The lawmaker, on the other hand, claimed that with the adoption of the VAT law in Lagos, the law has protected the interests of small companies.

‘LIRS is well-equipped for VAT collection.’

“The Lagos Internal Revenue Service is well-positioned, performing admirably, and is well-equipped to collect VAT,” David said, adding that Lagos aided FIRS in developing its VAT collection by sending state workers to Abuja.

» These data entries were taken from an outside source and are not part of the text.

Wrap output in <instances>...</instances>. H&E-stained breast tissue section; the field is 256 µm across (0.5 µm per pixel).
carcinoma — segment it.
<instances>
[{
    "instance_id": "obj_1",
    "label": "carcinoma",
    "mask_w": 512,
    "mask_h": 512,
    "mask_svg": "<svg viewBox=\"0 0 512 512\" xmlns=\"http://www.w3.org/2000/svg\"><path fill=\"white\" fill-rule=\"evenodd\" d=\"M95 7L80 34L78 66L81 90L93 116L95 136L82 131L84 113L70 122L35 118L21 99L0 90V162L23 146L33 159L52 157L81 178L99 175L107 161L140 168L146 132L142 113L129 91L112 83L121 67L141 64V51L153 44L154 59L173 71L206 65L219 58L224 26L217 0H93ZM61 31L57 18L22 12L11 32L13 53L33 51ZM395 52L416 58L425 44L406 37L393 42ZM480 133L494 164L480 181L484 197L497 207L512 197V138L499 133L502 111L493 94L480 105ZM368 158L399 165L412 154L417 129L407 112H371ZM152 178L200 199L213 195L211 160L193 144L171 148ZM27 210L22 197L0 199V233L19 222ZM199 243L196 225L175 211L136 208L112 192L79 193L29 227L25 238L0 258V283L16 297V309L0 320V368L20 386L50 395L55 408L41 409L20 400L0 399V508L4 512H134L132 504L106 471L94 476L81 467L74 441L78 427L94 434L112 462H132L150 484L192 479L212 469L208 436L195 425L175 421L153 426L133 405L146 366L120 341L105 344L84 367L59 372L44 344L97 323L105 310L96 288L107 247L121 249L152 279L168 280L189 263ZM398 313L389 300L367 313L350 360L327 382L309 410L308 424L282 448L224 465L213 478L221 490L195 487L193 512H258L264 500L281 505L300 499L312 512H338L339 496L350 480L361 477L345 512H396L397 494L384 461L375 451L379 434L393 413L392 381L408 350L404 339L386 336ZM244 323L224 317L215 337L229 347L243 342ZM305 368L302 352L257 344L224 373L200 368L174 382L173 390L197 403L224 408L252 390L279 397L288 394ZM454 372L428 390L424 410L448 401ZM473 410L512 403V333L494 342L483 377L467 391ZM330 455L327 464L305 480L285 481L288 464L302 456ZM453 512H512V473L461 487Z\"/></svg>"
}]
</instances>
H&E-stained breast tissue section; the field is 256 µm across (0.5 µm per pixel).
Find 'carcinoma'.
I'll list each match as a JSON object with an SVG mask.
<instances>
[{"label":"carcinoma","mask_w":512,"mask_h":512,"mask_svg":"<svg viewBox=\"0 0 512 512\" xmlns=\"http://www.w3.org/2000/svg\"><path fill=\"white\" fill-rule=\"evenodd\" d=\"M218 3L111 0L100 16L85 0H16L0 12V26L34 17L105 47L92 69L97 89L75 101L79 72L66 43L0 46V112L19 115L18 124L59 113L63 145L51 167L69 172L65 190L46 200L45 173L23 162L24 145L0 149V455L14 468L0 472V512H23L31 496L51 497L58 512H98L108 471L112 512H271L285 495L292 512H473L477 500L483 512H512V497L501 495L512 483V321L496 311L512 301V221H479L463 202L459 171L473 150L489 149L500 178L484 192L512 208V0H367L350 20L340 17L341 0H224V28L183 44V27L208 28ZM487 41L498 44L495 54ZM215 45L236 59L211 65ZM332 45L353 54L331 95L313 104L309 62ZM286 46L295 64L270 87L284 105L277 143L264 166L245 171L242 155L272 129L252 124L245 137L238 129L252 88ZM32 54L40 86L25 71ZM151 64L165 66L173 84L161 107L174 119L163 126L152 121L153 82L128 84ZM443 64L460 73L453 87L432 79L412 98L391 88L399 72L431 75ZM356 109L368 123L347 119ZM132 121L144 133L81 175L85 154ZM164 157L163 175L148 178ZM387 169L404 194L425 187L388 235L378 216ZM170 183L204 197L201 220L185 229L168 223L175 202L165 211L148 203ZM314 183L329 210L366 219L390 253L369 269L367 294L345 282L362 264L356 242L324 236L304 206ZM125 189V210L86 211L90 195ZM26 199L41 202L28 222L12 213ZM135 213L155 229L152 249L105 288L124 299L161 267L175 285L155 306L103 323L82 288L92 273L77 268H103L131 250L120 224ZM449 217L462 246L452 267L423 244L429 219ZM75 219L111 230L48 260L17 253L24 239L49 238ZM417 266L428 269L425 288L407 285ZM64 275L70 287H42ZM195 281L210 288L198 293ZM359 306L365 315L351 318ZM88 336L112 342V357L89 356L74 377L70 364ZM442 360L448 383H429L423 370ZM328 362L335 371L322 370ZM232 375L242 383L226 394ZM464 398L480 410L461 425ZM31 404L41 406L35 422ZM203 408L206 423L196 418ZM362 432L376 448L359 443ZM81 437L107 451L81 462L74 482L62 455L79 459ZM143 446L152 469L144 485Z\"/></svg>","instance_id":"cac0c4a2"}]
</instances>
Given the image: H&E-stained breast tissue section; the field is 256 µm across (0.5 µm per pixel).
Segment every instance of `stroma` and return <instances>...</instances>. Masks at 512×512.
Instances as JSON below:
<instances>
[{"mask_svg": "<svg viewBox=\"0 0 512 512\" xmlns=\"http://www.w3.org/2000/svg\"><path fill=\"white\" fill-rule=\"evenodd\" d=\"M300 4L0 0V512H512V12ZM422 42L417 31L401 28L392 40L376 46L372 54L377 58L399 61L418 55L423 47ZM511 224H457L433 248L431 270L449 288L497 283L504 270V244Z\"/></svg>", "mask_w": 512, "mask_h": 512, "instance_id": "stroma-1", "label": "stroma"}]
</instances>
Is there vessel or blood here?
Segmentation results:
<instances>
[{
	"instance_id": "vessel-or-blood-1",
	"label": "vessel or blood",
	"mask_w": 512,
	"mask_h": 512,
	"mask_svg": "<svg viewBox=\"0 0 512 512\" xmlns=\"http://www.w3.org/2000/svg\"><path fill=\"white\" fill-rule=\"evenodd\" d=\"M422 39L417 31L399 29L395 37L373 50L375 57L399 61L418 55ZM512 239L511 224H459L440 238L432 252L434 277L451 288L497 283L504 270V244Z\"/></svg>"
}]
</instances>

Despite the fact that the FIRS has gone to court, the member claims that there has been “no pushback from the FIRS yet” to the state administration.

Despite the fact that the FIRS has gone to court, the member claims that there has been “no pushback from the FIRS yet” to the state administration.

‘It is customary for Lagos VAT law to be enacted quickly.’

David commented on the VAT law’s quick passage and enactment in Lagos, saying that the bill went through the typical process but was passed and signed into law in less than a week.

“It depends on the urgency of the circumstance; we’ve passed bills like that before; it’s not unusual,” he said of the bill’s quick passage.

The PUNCH previously reported that human rights lawyer Mike Ozekhome (SAN) claimed that the Court of Appeal’s judgement in Abuja on Friday meant that the Rivers State Government has the authority to collect VAT until the court rules differently.